Saved entries

+--

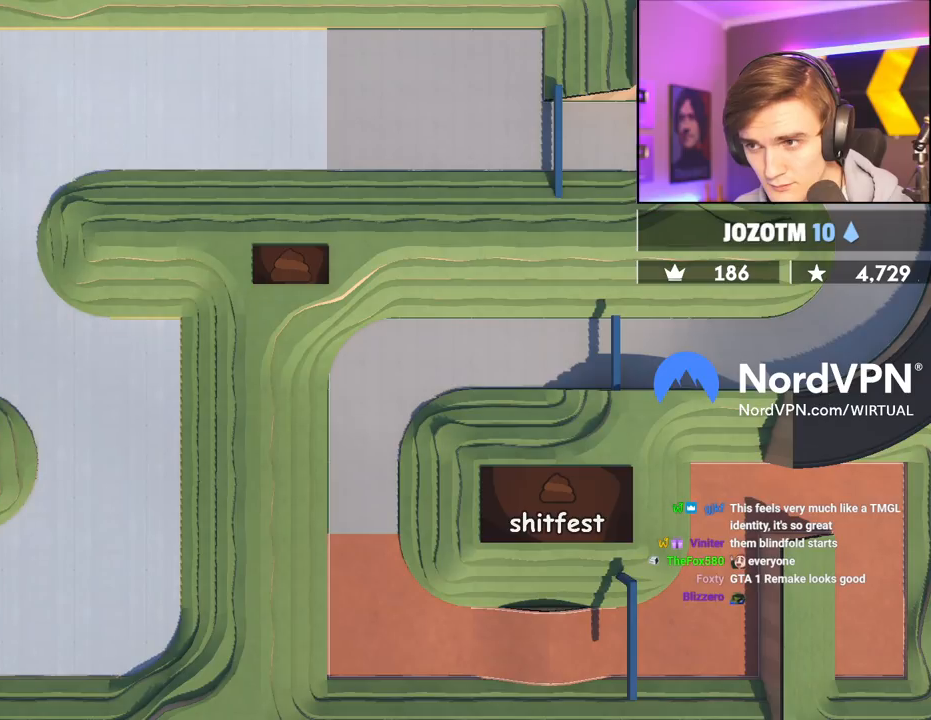
{"keys": ["up"], "events": []}
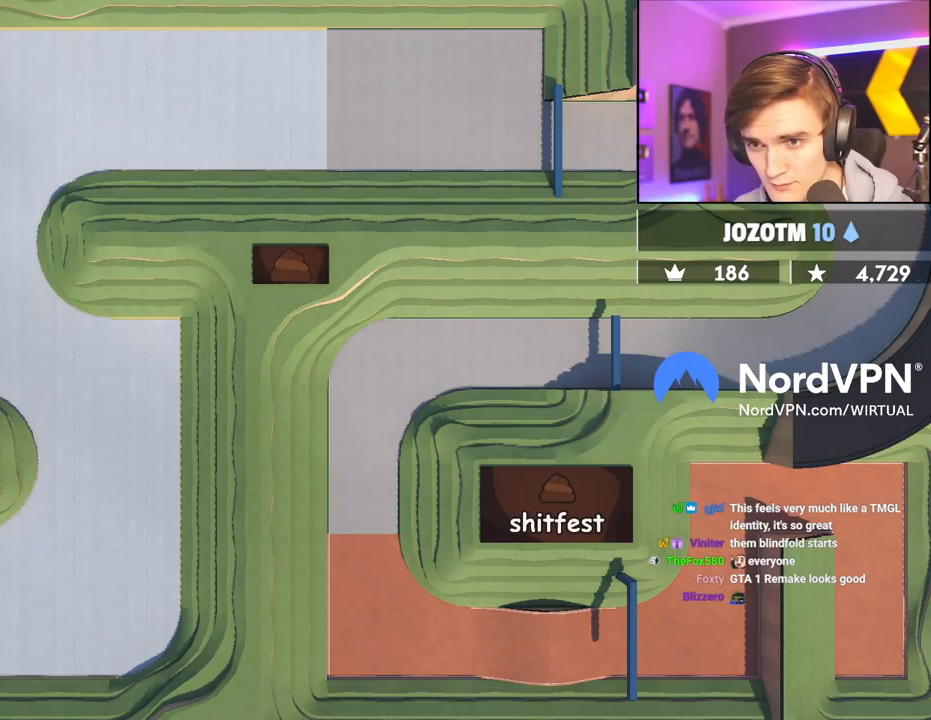
{"keys": ["left"], "events": [[50, "left", "down"], [334, "up", "up"]]}
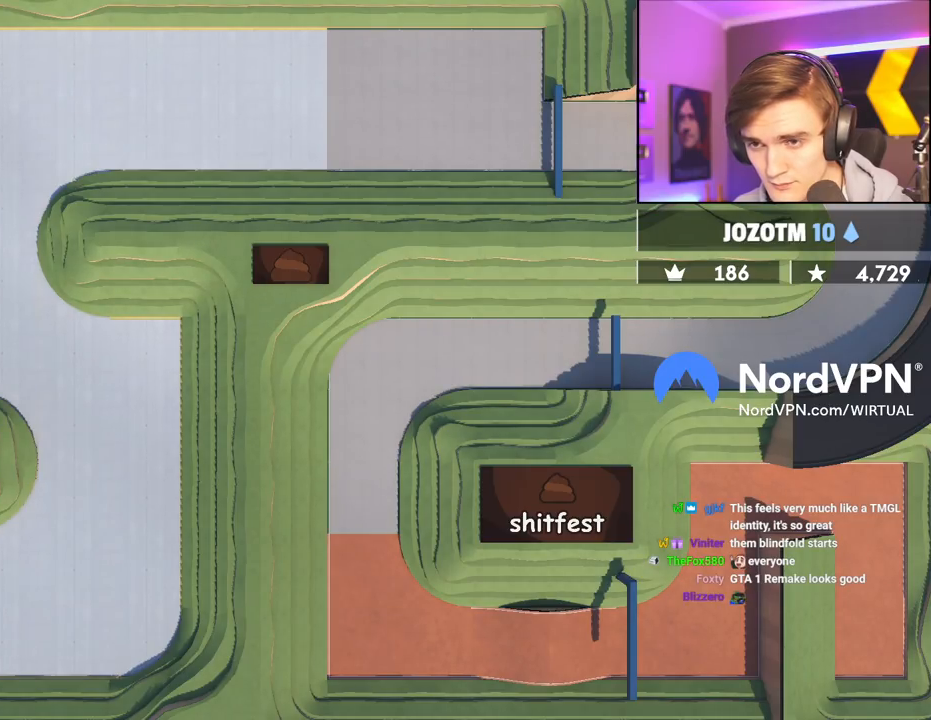
{"keys": ["left"], "events": []}
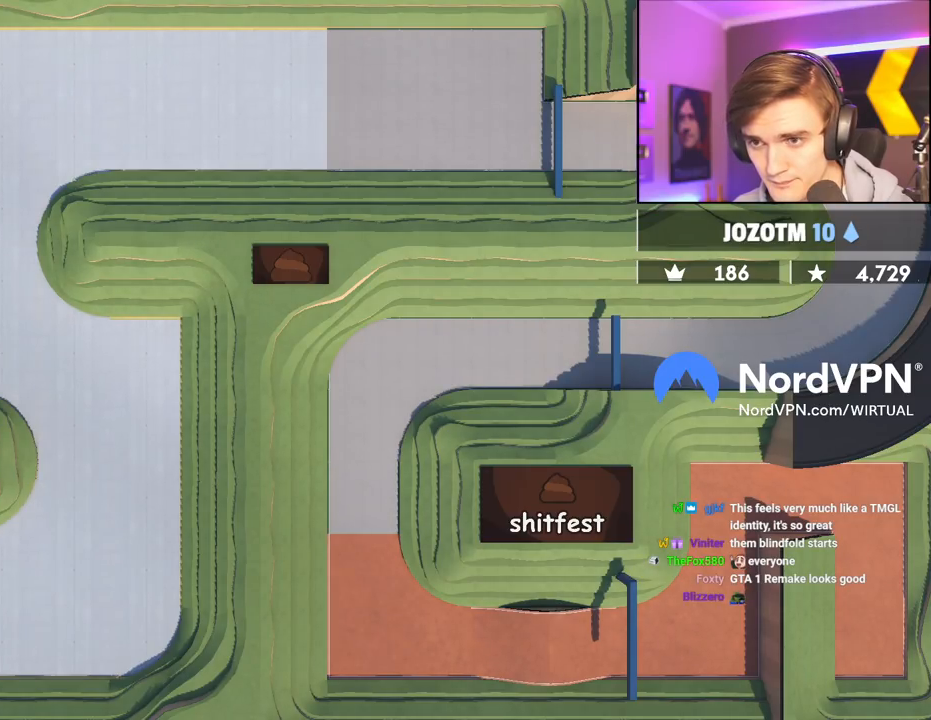
{"keys": ["right", "up"], "events": [[184, "left", "up"], [217, "right", "down"], [267, "up", "down"]]}
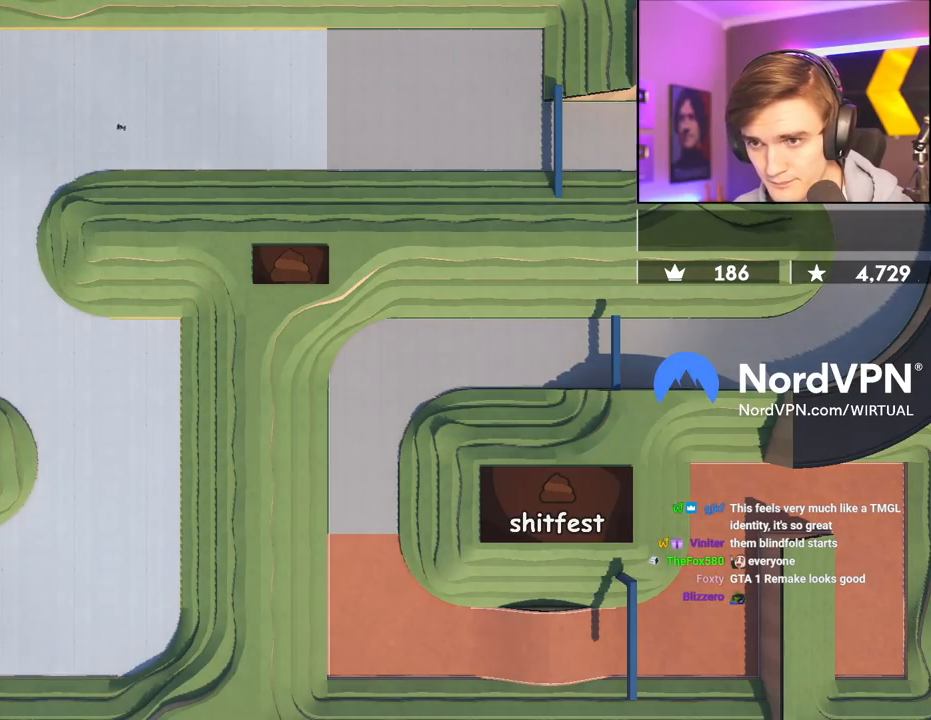
{"keys": ["right", "up"], "events": [[234, "brake", "down"], [467, "brake", "up"]]}
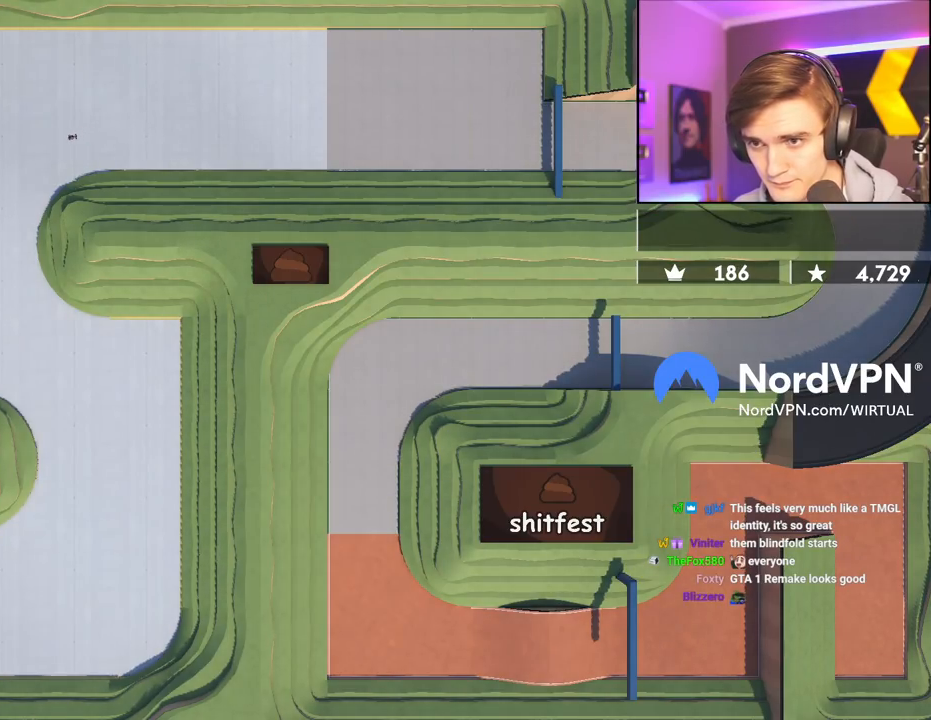
{"keys": ["brake", "right", "up"], "events": [[350, "brake", "down"]]}
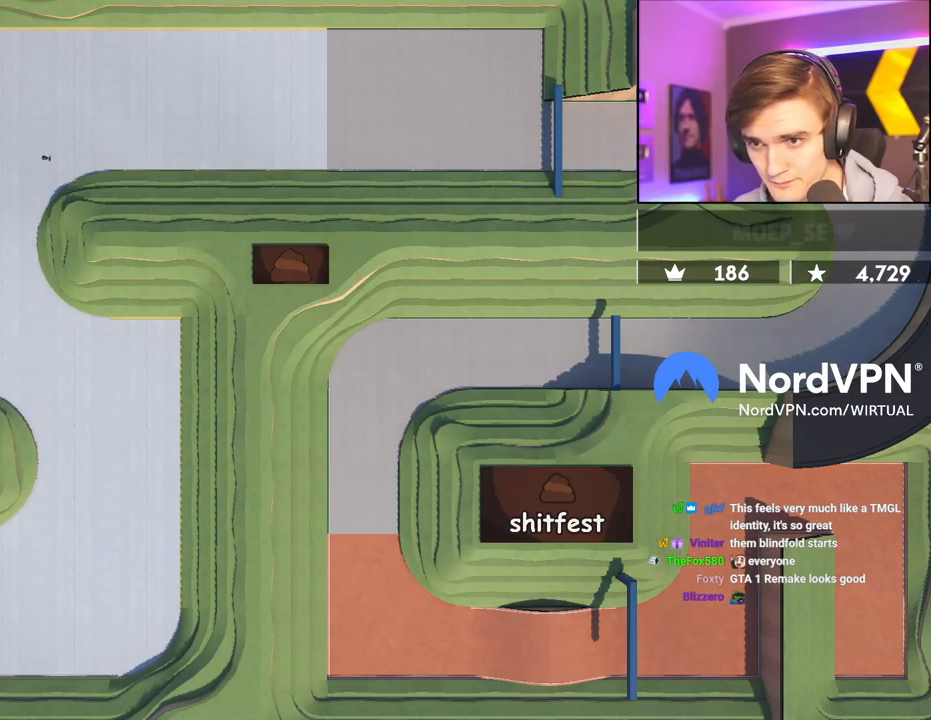
{"keys": ["right", "up"], "events": [[84, "brake", "up"], [134, "right", "up"], [217, "right", "down"], [317, "right", "up"], [417, "right", "down"]]}
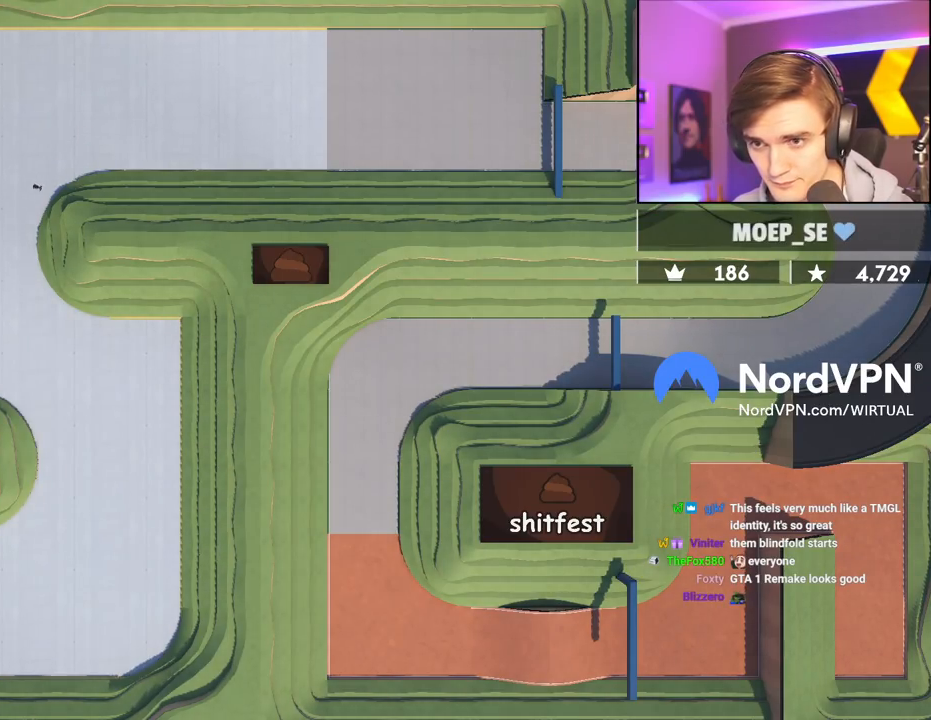
{"keys": ["right", "up"], "events": [[284, "up", "up"], [484, "up", "down"]]}
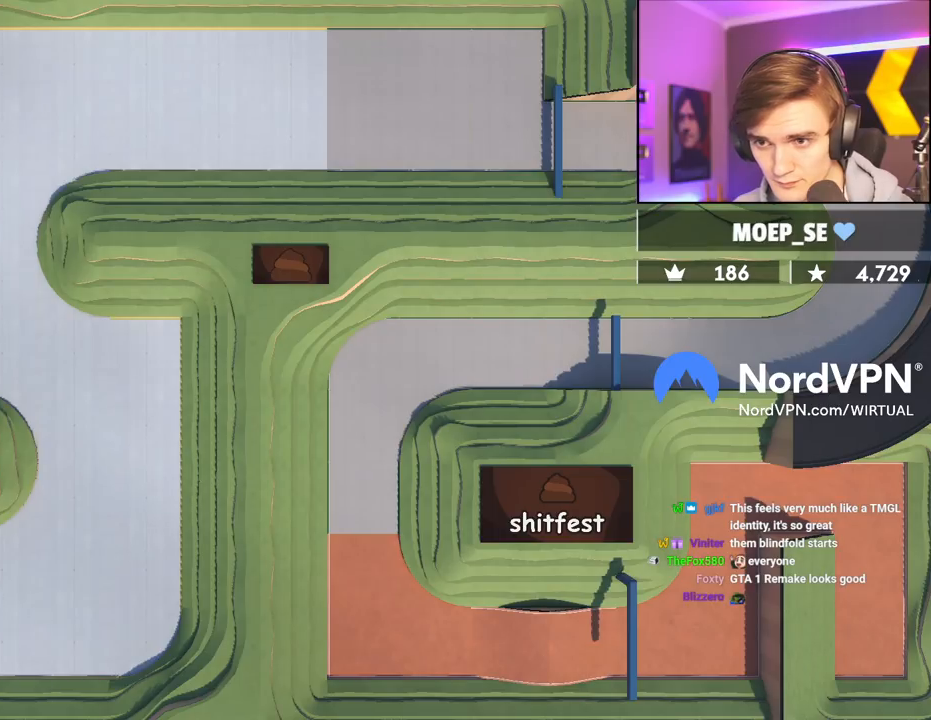
{"keys": ["up"], "events": [[200, "right", "up"], [350, "left", "down"], [450, "left", "up"]]}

+--

Work instruction: All of the records should be output exactly as they stand, with pictures omitted.

Result for this exercise:
{"keys": ["up"], "events": []}
{"keys": ["left"], "events": [[50, "left", "down"], [334, "up", "up"]]}
{"keys": ["left"], "events": []}
{"keys": ["right", "up"], "events": [[184, "left", "up"], [217, "right", "down"], [267, "up", "down"]]}
{"keys": ["right", "up"], "events": [[234, "brake", "down"], [467, "brake", "up"]]}
{"keys": ["brake", "right", "up"], "events": [[350, "brake", "down"]]}
{"keys": ["right", "up"], "events": [[84, "brake", "up"], [134, "right", "up"], [217, "right", "down"], [317, "right", "up"], [417, "right", "down"]]}
{"keys": ["right", "up"], "events": [[284, "up", "up"], [484, "up", "down"]]}
{"keys": ["up"], "events": [[200, "right", "up"], [350, "left", "down"], [450, "left", "up"]]}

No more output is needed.